[Saved entries]
--- START ---
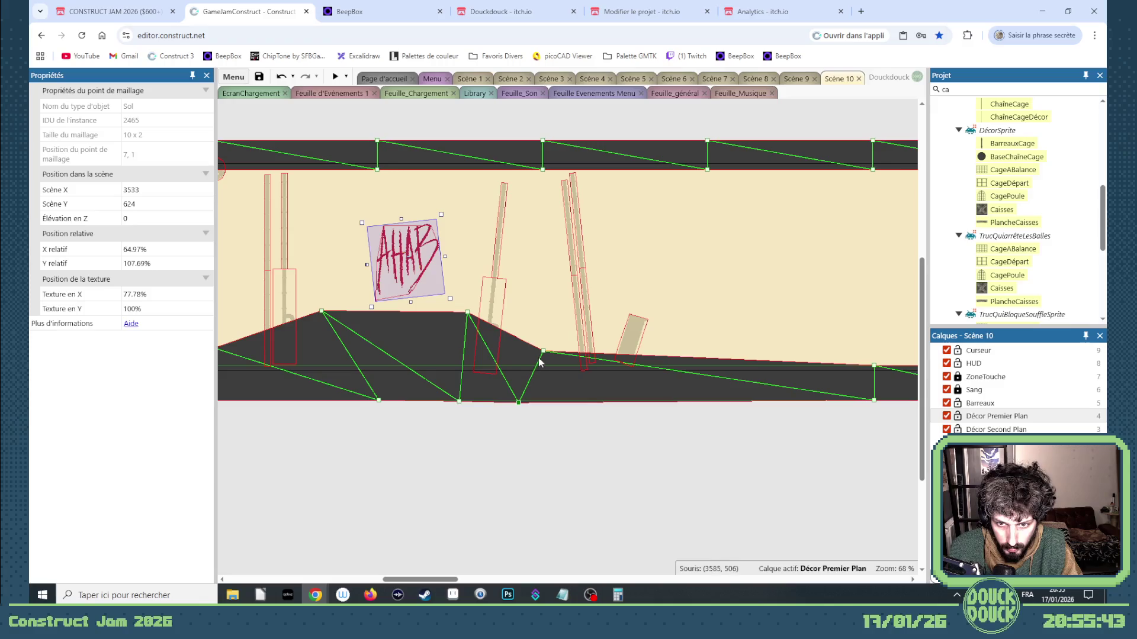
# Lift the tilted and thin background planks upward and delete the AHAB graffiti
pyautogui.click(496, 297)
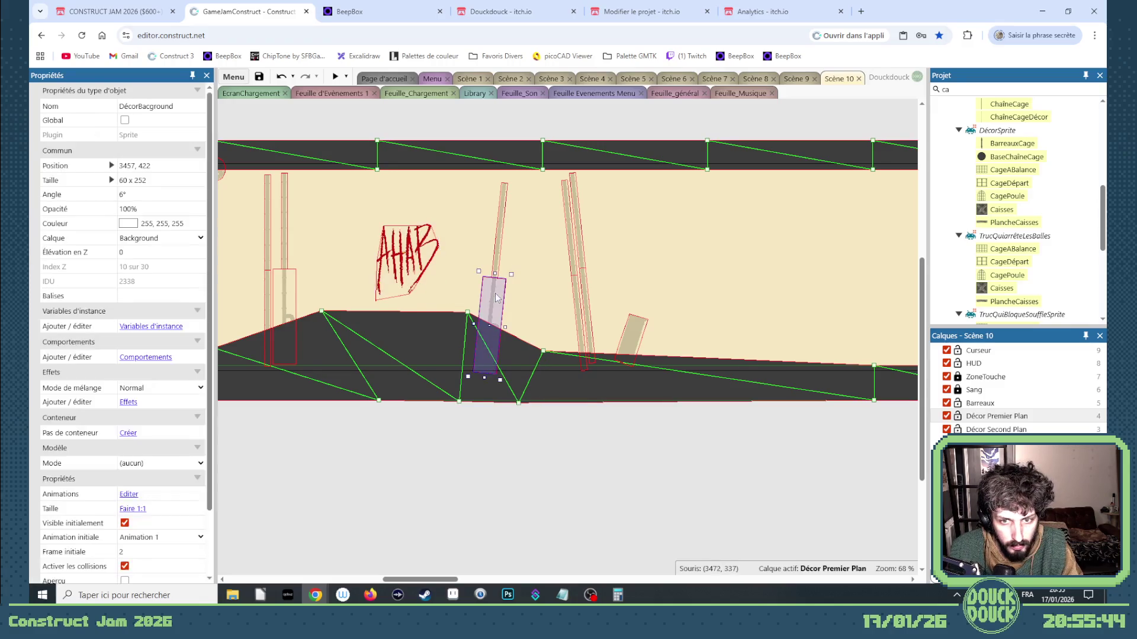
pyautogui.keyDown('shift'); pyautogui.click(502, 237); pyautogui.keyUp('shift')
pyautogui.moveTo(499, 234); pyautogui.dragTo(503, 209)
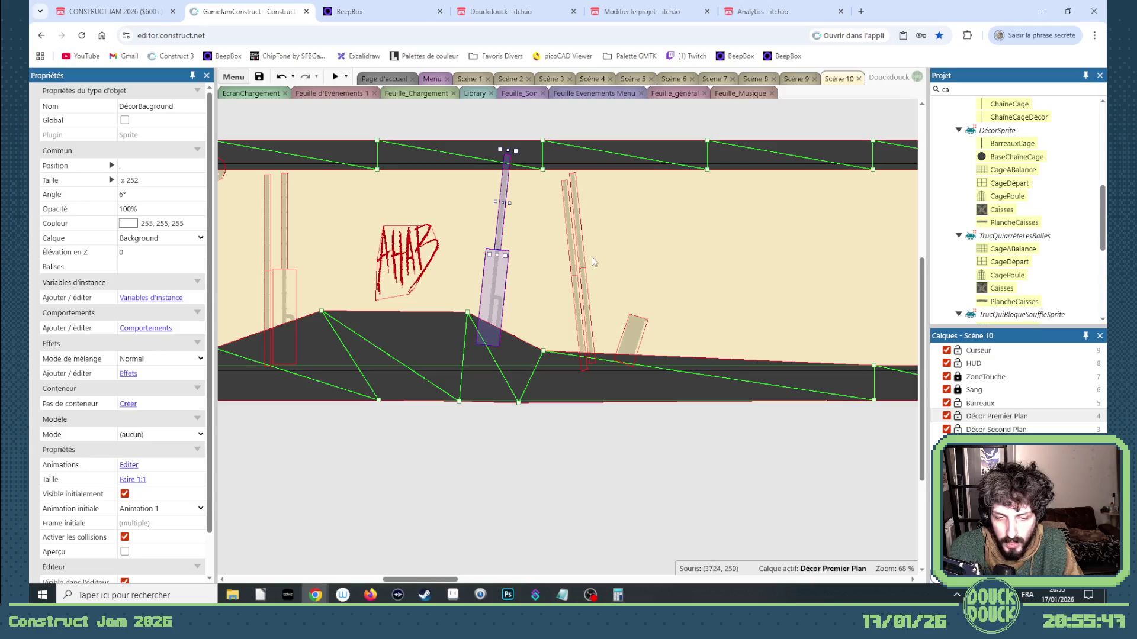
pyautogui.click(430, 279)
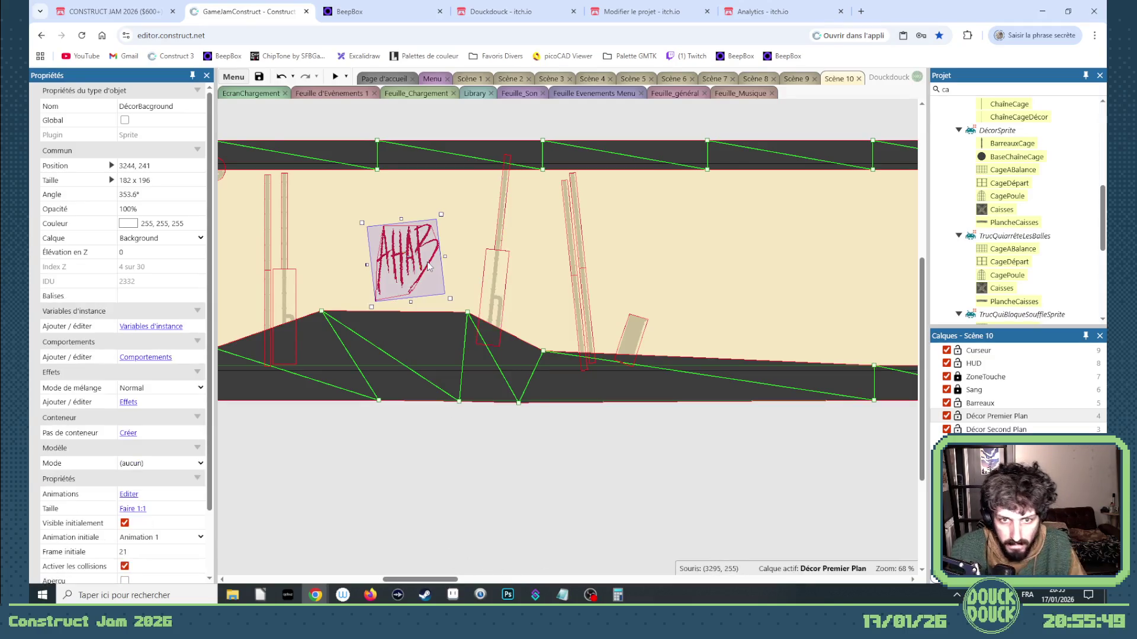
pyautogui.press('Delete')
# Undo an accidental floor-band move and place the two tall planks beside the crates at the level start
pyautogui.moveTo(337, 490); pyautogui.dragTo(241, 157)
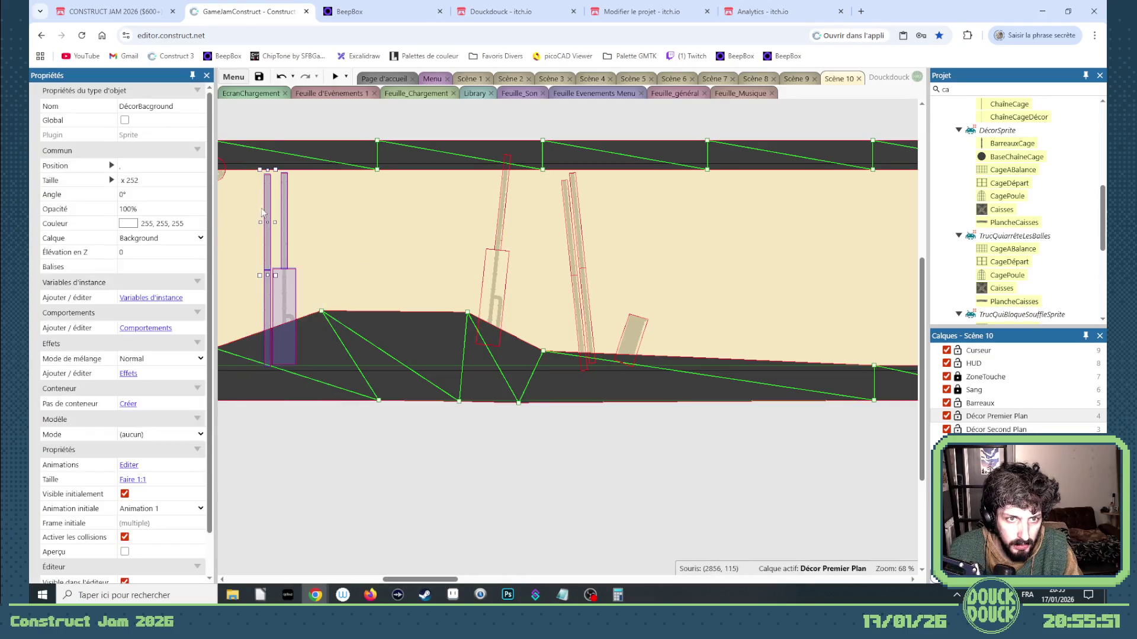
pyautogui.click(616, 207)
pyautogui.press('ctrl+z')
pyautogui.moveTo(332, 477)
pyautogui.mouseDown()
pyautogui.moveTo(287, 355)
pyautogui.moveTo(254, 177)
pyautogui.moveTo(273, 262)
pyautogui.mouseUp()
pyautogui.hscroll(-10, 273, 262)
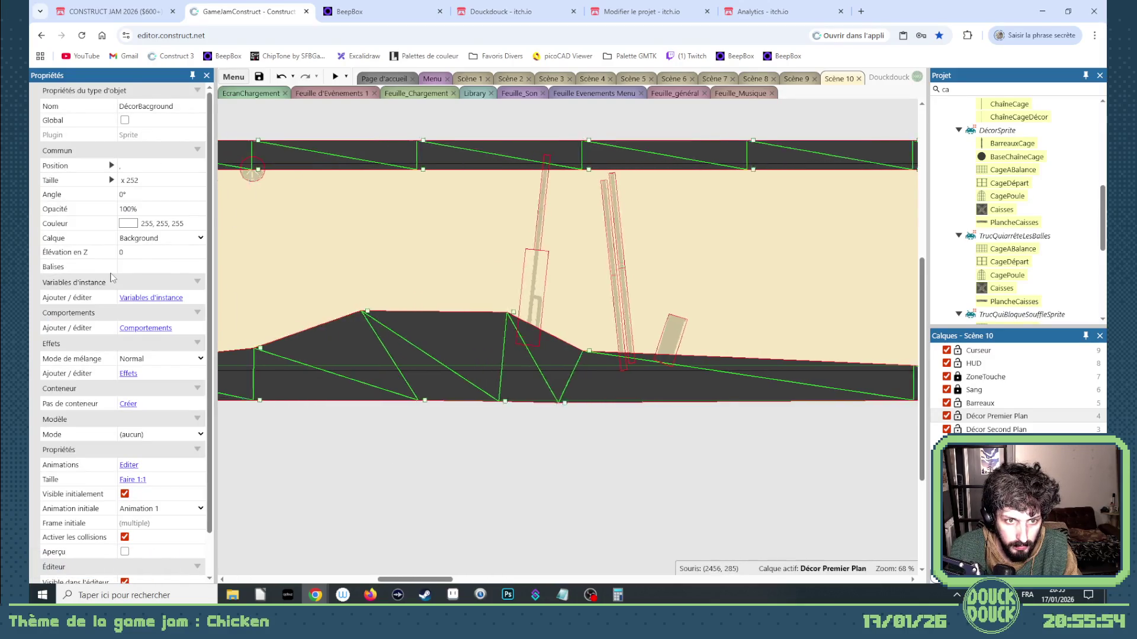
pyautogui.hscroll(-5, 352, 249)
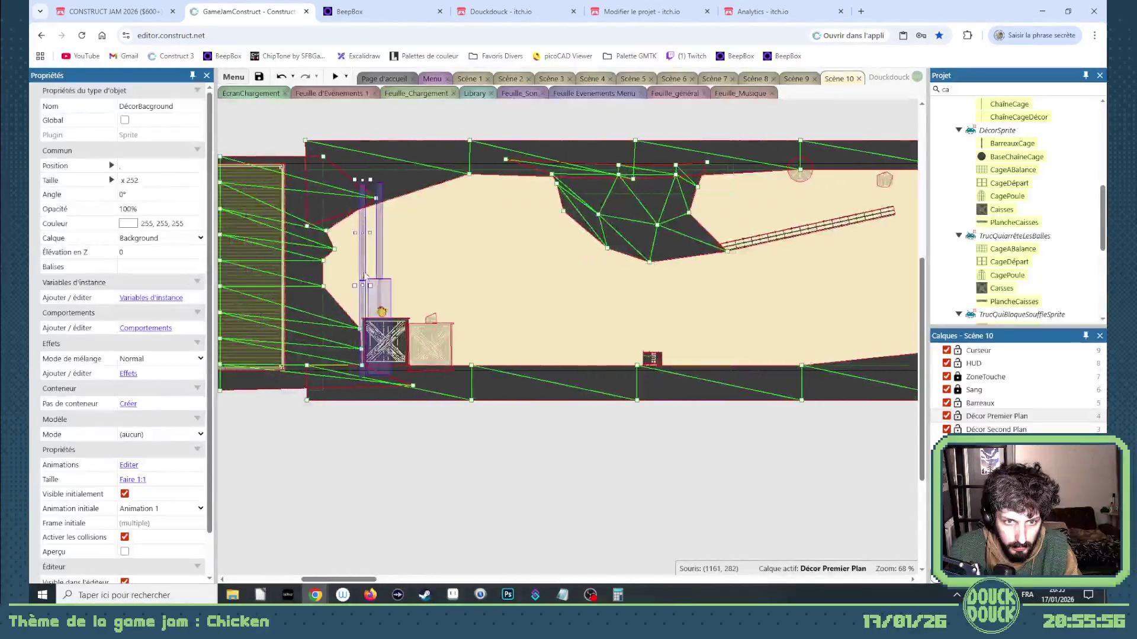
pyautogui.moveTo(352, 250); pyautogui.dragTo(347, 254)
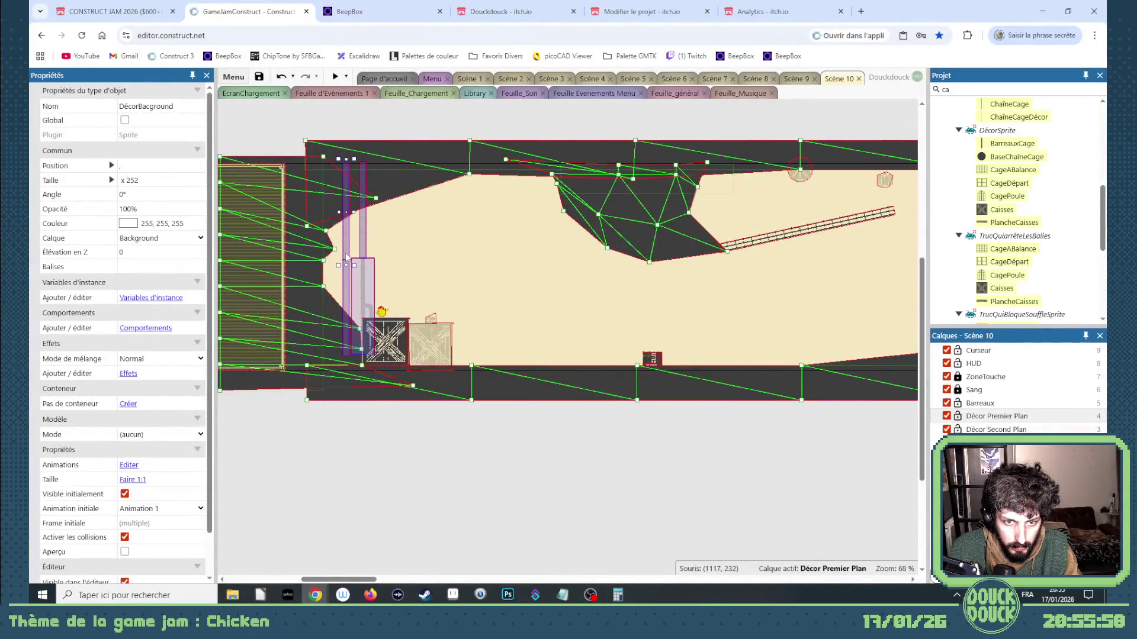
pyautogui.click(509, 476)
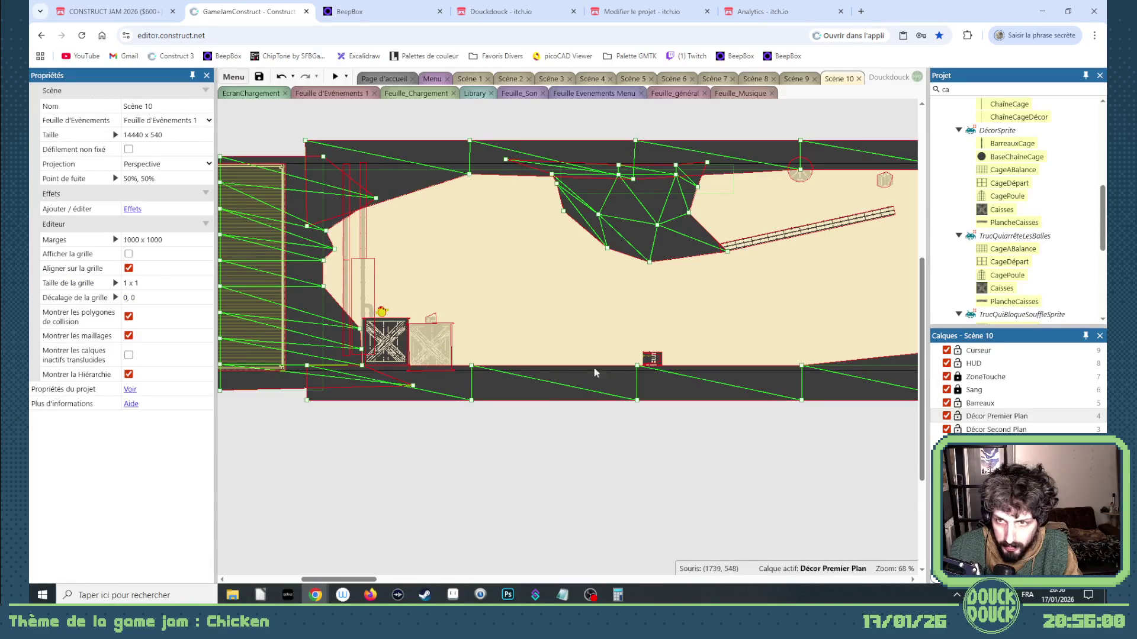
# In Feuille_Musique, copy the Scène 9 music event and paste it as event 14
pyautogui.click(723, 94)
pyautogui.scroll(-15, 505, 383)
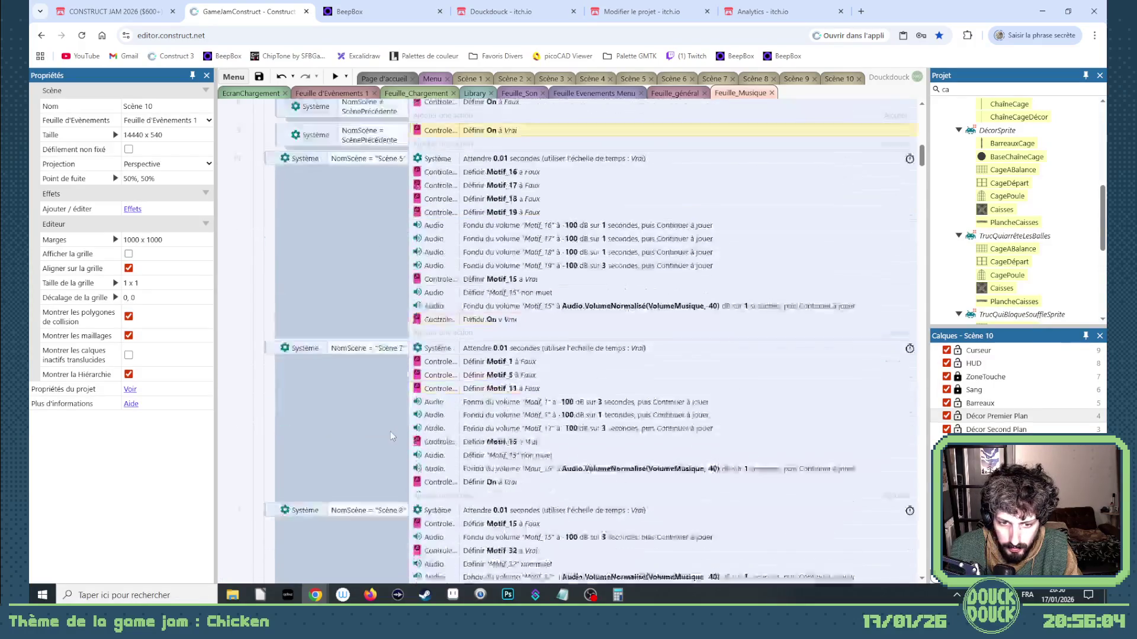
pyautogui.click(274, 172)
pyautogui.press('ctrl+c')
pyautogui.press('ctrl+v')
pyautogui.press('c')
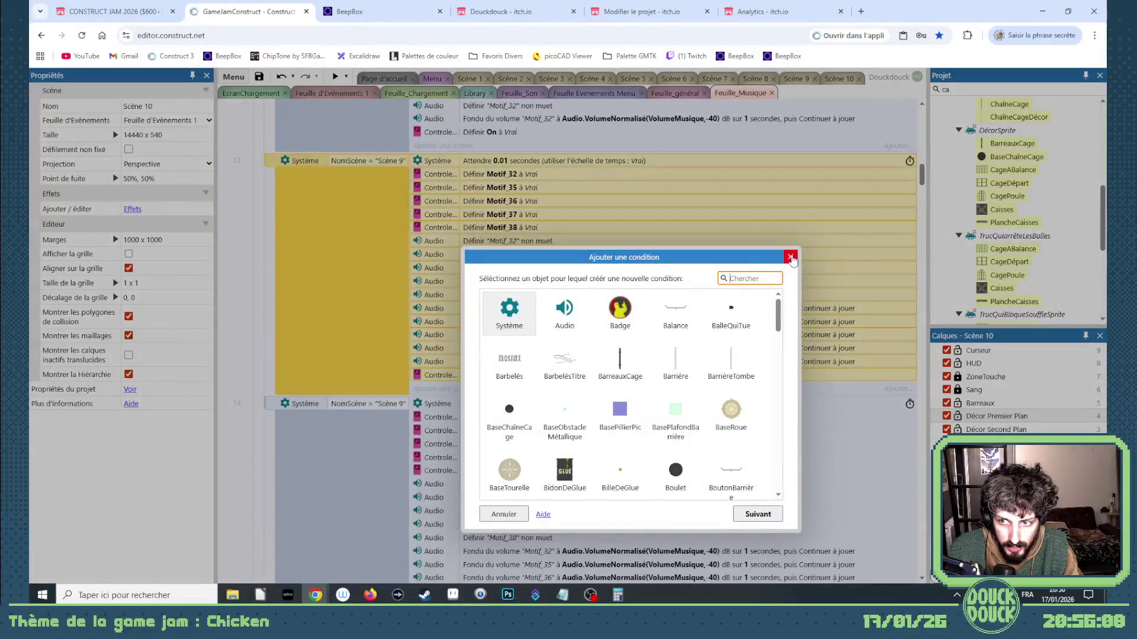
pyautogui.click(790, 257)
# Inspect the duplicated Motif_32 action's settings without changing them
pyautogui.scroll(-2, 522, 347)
--- END ---
Exercise instructions:
Extract the part of the records that opens with the line containing "pyautogui.moveTo(332, 477)" and closes with the line containing "pyautogui.scroll(-15, 505, 383)". Take only those lines, exactly, and no pictures.

Task result:
pyautogui.moveTo(332, 477)
pyautogui.mouseDown()
pyautogui.moveTo(287, 355)
pyautogui.moveTo(254, 177)
pyautogui.moveTo(273, 262)
pyautogui.mouseUp()
pyautogui.hscroll(-10, 273, 262)
pyautogui.hscroll(-5, 352, 249)
pyautogui.moveTo(352, 250); pyautogui.dragTo(347, 254)
pyautogui.click(509, 476)
# In Feuille_Musique, copy the Scène 9 music event and paste it as event 14
pyautogui.click(723, 94)
pyautogui.scroll(-15, 505, 383)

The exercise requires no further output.